Een cadeau krijgen is altijd leuk. Een kennis, vriend of partner heeft iets spectaculairs uitgezocht en besluit dit aan u te geven. Maar wat als uw vriendschap of relatie op de klippen loopt en het cadeau wordt teruggevraagd? Moet u het dan maar teruggeven? U hebt immers geen betalingsbewijs of andere manier om aan te tonen dat u de eigenaar van dit goed bent.

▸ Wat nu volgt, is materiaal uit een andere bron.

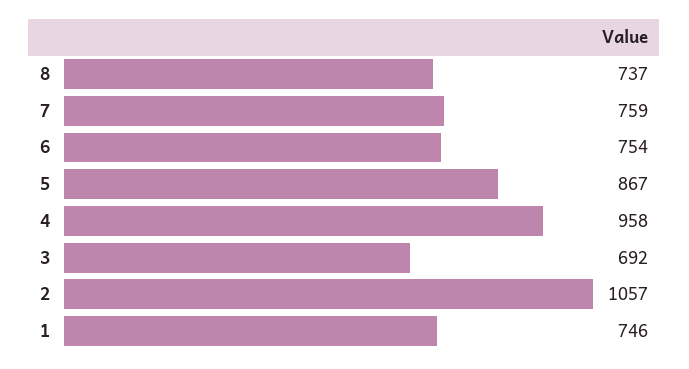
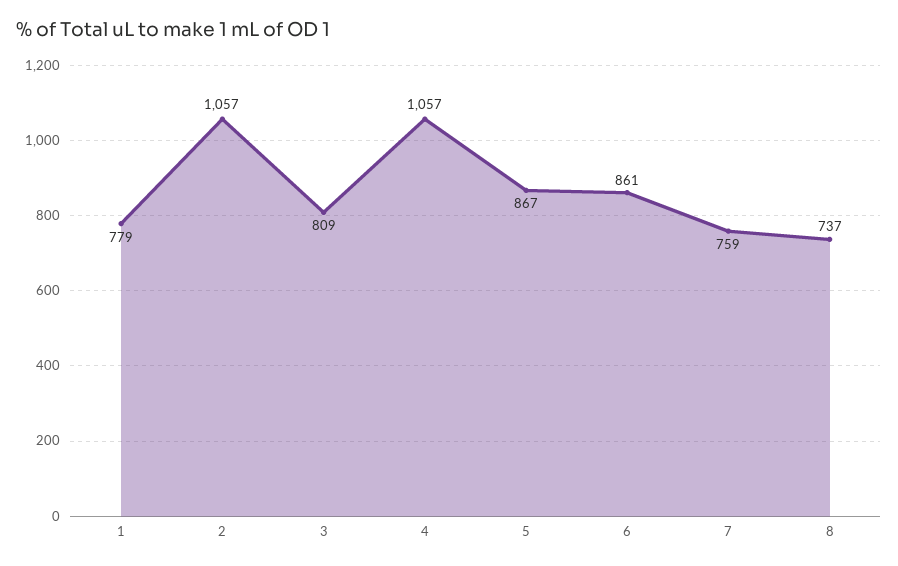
6: 754 -> 861
4: 958 -> 1057
3: 692 -> 809
1: 746 -> 779

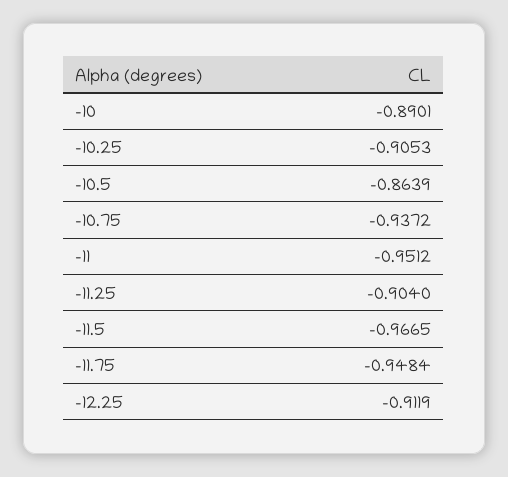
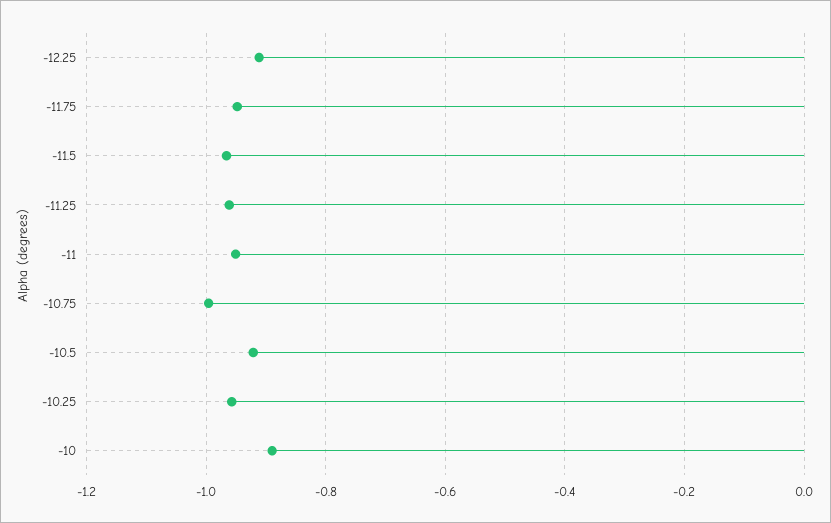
-10.25: -0.9053 -> -0.96
-10.5: -0.8639 -> -0.92
-10.75: -0.9372 -> -1
-11.25: -0.904 -> -0.96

Een eigenaar van een goed is in beginsel altijd bezitter van dat goed, een uitzondering hierop is wanneer een goed wordt gestolen. In de wet wordt bezit omschreven als ‘het houden van een goed voor zichzelf’, er wordt ook onderscheid gemaakt tussen bezit en houderschap. Een houder is namelijk degene die voor iemand anders een goed houdt en een bezitter dus voor zichzelf.
Stel dat meneer A zijn fiets leent aan meneer B, dan is meneer A bezitter terwijl meneer B houder is. Vervolgens vindt meneer B de fiets zo mooi dat hij deze niet meer wil teruggeven. Hij steelt de fiets en houdt deze voor zichzelf, hij is nu bezitter maar niet eigenaar.

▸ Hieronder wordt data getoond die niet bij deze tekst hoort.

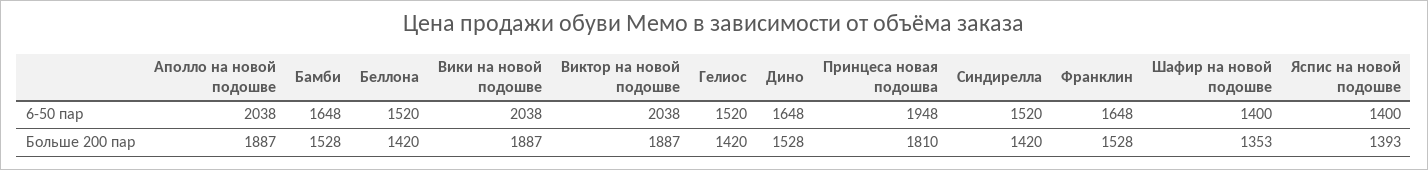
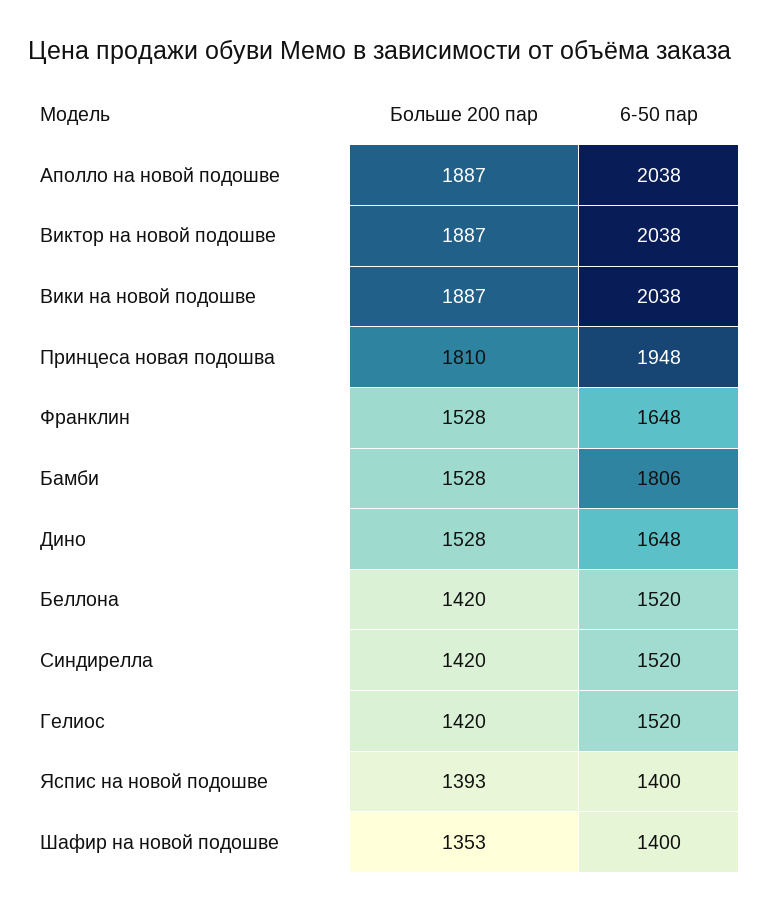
Бамби, 6-50 пар: 1648 -> 1806

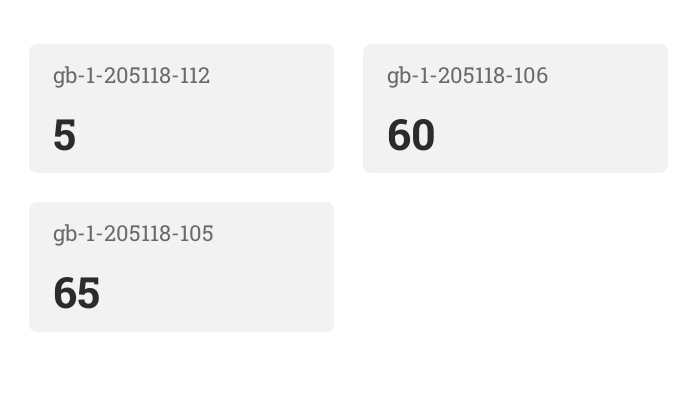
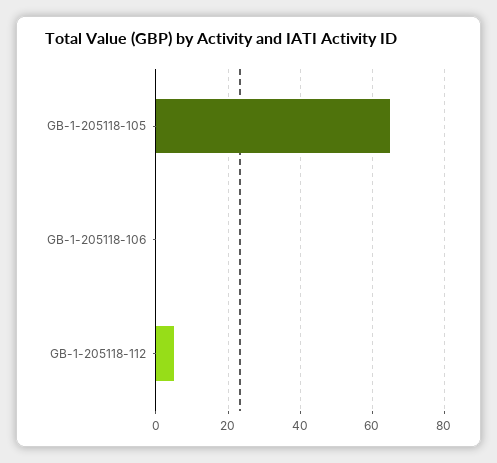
gb-1-205118-106: 60 -> 0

Eigendom is volgens de wet het meest omvattende recht dat een persoon op een zaak kan hebben. De eigendom kan worden verloren wanneer de eigenaar het bezit prijsgeeft met het oogmerk om zich van de eigendom te ontdoen. Dit kan op verschillende manieren, bijvoorbeeld door het geven van een cadeau. De bezitter draagt zo zijn bezit over aan de verkrijger.

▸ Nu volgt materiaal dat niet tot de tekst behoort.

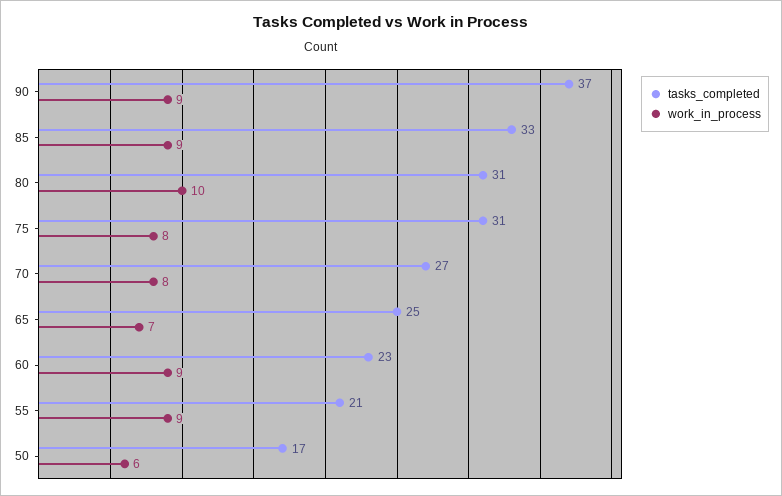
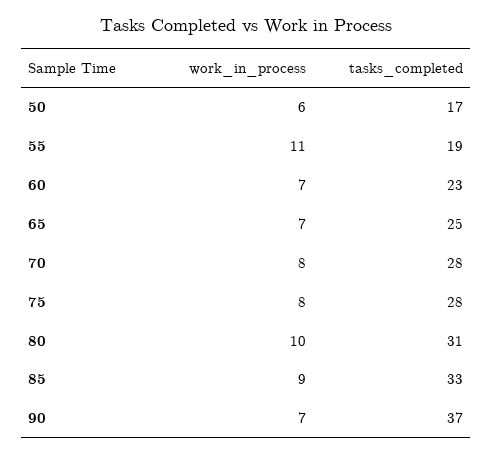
work_in_process, 90: 9 -> 7
tasks_completed, 75: 31 -> 28
tasks_completed, 70: 27 -> 28
work_in_process, 60: 9 -> 7
tasks_completed, 55: 21 -> 19
work_in_process, 55: 9 -> 11

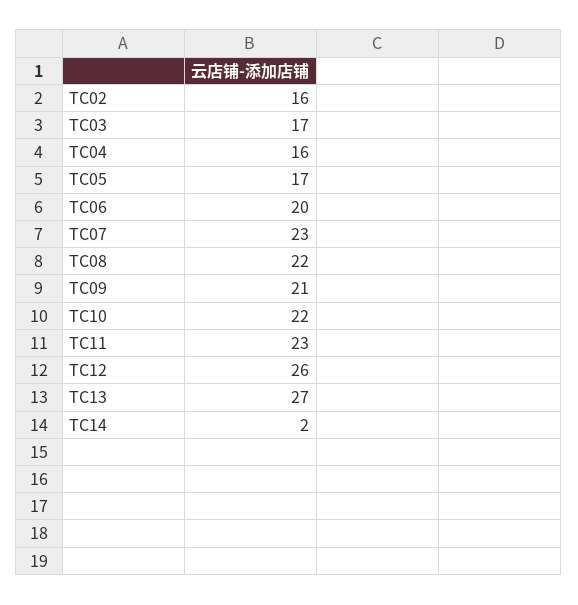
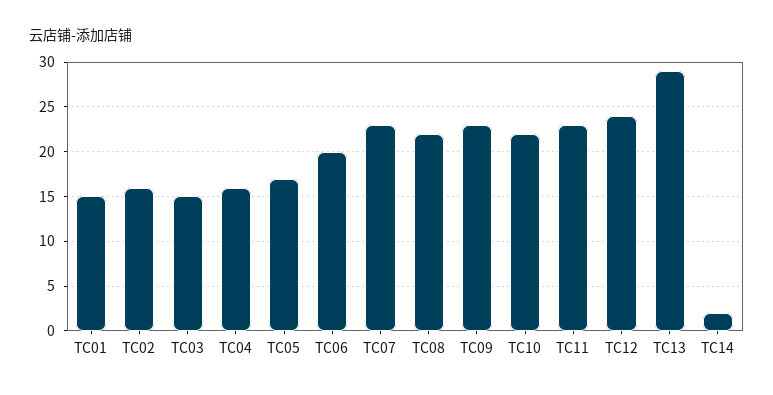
TC03: 17 -> 15
TC09: 21 -> 23
TC12: 26 -> 24
TC13: 27 -> 29
TC01: none -> 15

Meneer A ziet in de winkel een mooie gouden ketting en besluit deze te kopen, hij is nu eigenaar. Op de verjaardag van mevrouw C besluit hij om haar deze ketting cadeau te doen, nu is zij op haar beurt eigenaar geworden. Enige tijd later ontstaat er onenigheid tussen meneer A en mevrouw C, ze besluiten om de vriendschap te beëindigen. Meneer A stelt dat hij de ketting gekocht heeft en daarom eigenaar is. Omdat hij zijn bezit heeft overgedragen is mevrouw C de rechtmatige eigenaar van de ketting.
Maar wat nu als de voormalig eigenaar, met de bon in handen, stelt dat hij nog steeds eigenaar is? Ook daar heeft de wet in voorzien. Degene die een goed houdt, dat wil zeggen de feitelijke macht uitoefent over een goed, wordt vermoed dit voor zichzelf te doen. Een houder wordt dus vermoed ook bezitter te zijn. Dit betekent dat u een sterke positie heeft tegenover de voormalig eigenaar.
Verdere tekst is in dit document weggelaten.